Keter has side effects that can be very dangerous. The risk of having a serious side effect increases with the dose of Keter and with the length of treatment. Therefore,Keter should not be used for more than 5 days.

Can I drink alcohol with Keter?

Avoid drinking alcohol. Keter may increase your risk of stomach bleeding.

Can I drive after taking Keter?

Keter may cause some people to become dizzy or drowsy. If either of these side effects occurs, do not drive, use machines, or do anything else that could be dangerous if you are not alert.

Can Keter cause high blood pressure?

Keter can cause increased blood pressure, which may contribute to other heart conditions.

Does Keter help with nerve pain?

Keter is not commonly used to treat neuropathic pain, as NSAIDs have limited evidence in the management of neuropathic pain.

Is Keter strong for pain?

Keter is a nonsteroidal anti-inflammatory drug (NSAID) used for short-term management (up to 5 days) of moderately severe pain that otherwise might require use of narcotics.Keter should not be used for minor or chronic pain.

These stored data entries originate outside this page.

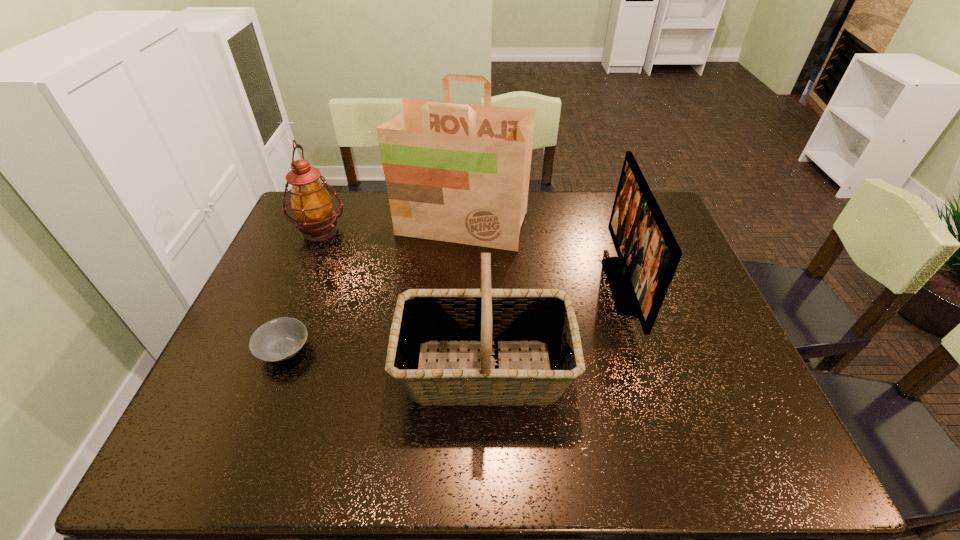
This screenshot has height=540, width=960. In the image, there is a desktop. Find the location of `vacant space at the near edge`. vacant space at the near edge is located at coordinates (612, 457).

Find the location of a particular element. vacant region at the left edge is located at coordinates (304, 292).

Find the location of `vacant space at the right edge of the desktop`. vacant space at the right edge of the desktop is located at coordinates (701, 319).

The image size is (960, 540). In order to click on empty space that is in between the grocery bag and the oil lamp in this screenshot , I will do `click(392, 228)`.

Locate an element on the screen. The width and height of the screenshot is (960, 540). free space between the oil lamp and the rightmost object is located at coordinates 471,259.

This screenshot has width=960, height=540. In order to click on vacant area that lies between the grocery bag and the oil lamp in this screenshot , I will do `click(392, 228)`.

The width and height of the screenshot is (960, 540). What are the coordinates of `blank region between the monitor and the tallest object` in the screenshot? It's located at (542, 255).

You are a GUI agent. You are given a task and a screenshot of the screen. Output one action in this format:
    pyautogui.click(x=<x>, y=<y>)
    Task: Click on the free space between the shortest object and the basket
    The width and height of the screenshot is (960, 540).
    Given the screenshot: What is the action you would take?
    pyautogui.click(x=384, y=361)

Identify the location of vacant space in between the shortest object and the tallest object. This screenshot has height=540, width=960. (373, 287).

This screenshot has width=960, height=540. In order to click on object that is the closest to the bowl in this screenshot , I will do `click(490, 319)`.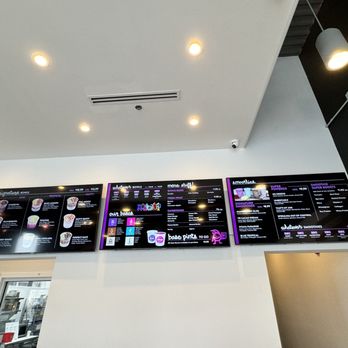
Find the location of `black board`. black board is located at coordinates (87, 229), (151, 220), (333, 222).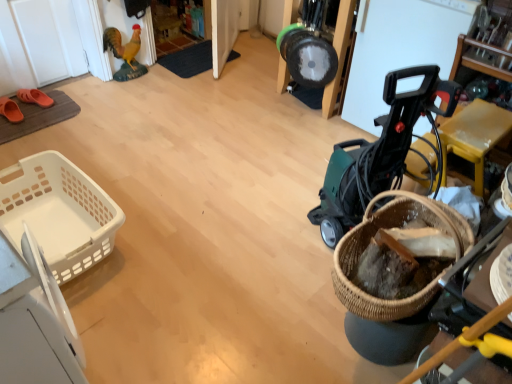
The height and width of the screenshot is (384, 512). Find the location of `vacant area in front of green plastic baby carriage at right`. vacant area in front of green plastic baby carriage at right is located at coordinates (310, 297).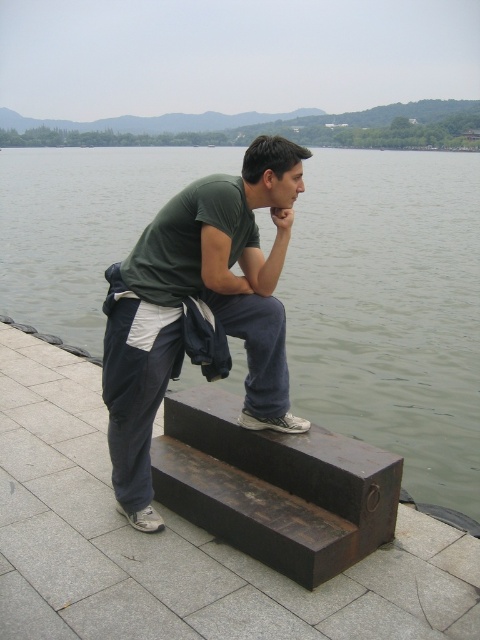
Question: Can you confirm if green water at upper center is bigger than dark brown wood at center?

Choices:
 (A) yes
 (B) no

Answer: (A)

Question: Among these objects, which one is farthest from the camera?

Choices:
 (A) matte green t-shirt at center
 (B) dark brown wood at center
 (C) dark brown wood at lower center

Answer: (A)

Question: Which object is the closest to the matte green t-shirt at center?

Choices:
 (A) dark brown wood at center
 (B) green water at upper center

Answer: (A)

Question: Is dark brown wood at lower center to the right of dark brown wood at center from the viewer's perspective?

Choices:
 (A) yes
 (B) no

Answer: (B)

Question: Which object is closer to the camera taking this photo?

Choices:
 (A) green water at upper center
 (B) matte green t-shirt at center
 (C) dark brown wood at center

Answer: (C)

Question: Can you confirm if green water at upper center is wider than matte green t-shirt at center?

Is Keter safe during pregnancy?

Avoid use during third trimester of pregnancy.Prior to third trimester: Use only if the potential benefit justifies the potential risk to the fetus.

Is Keter safe during breastfeeding?

The FDA has placed a “Black Box” warning on Keter, stating that drug is contraindicated during breastfeeding because of the potential adverse effects of prostaglandin-inhibiting drugs on neonates.

How do you administer Keter?

Keter injection comes as a solution (liquid) to inject intramuscularly (into a muscle) or intravenously (into a vein).Keter is usually given every 6 hours on a schedule or as needed for pain by a healthcare provider in a hospital or medical office.

DoesKeter reduce swelling?

Keter helps to decrease swelling, pain, or fever.Keter should not be used for mild or long-term painful conditions (such as arthritis).

How many dayes can I take Keter?

In humans ,Keter is not used for more than 5 days.

Why is Keter limited to 5 days?

Because of the high likelihood of developing severe side effects such as gastrointestinal bleeding, perforating ulcers, and coagulation disorders.

Can I take Tylenol with Keter?

D not take acetaminophen (e.g., Tylenol) together with Keter for more than a few days, unless otherwise directed by your medical doctor or dentist.

Will Keter help with a toothache?

It is concluded that, in this pain model, 10 mg of Keter affords better pain relief with fewer side effects than hydrocodone/acetaminophen.

Will Keter help with a toothache?

It is concluded that, in this pain model, 10 mg of Keter affords better pain relief with fewer side effects than hydrocodone/acetaminophen.

Is Keter good for back pain?

Based on comparable efficacy and a superior adverse event profile, Keter was preferable to acetaminophen with codeine for the treatment of acute low back pain.

*** Taking medicines without doctor's advice can cause long-term problems.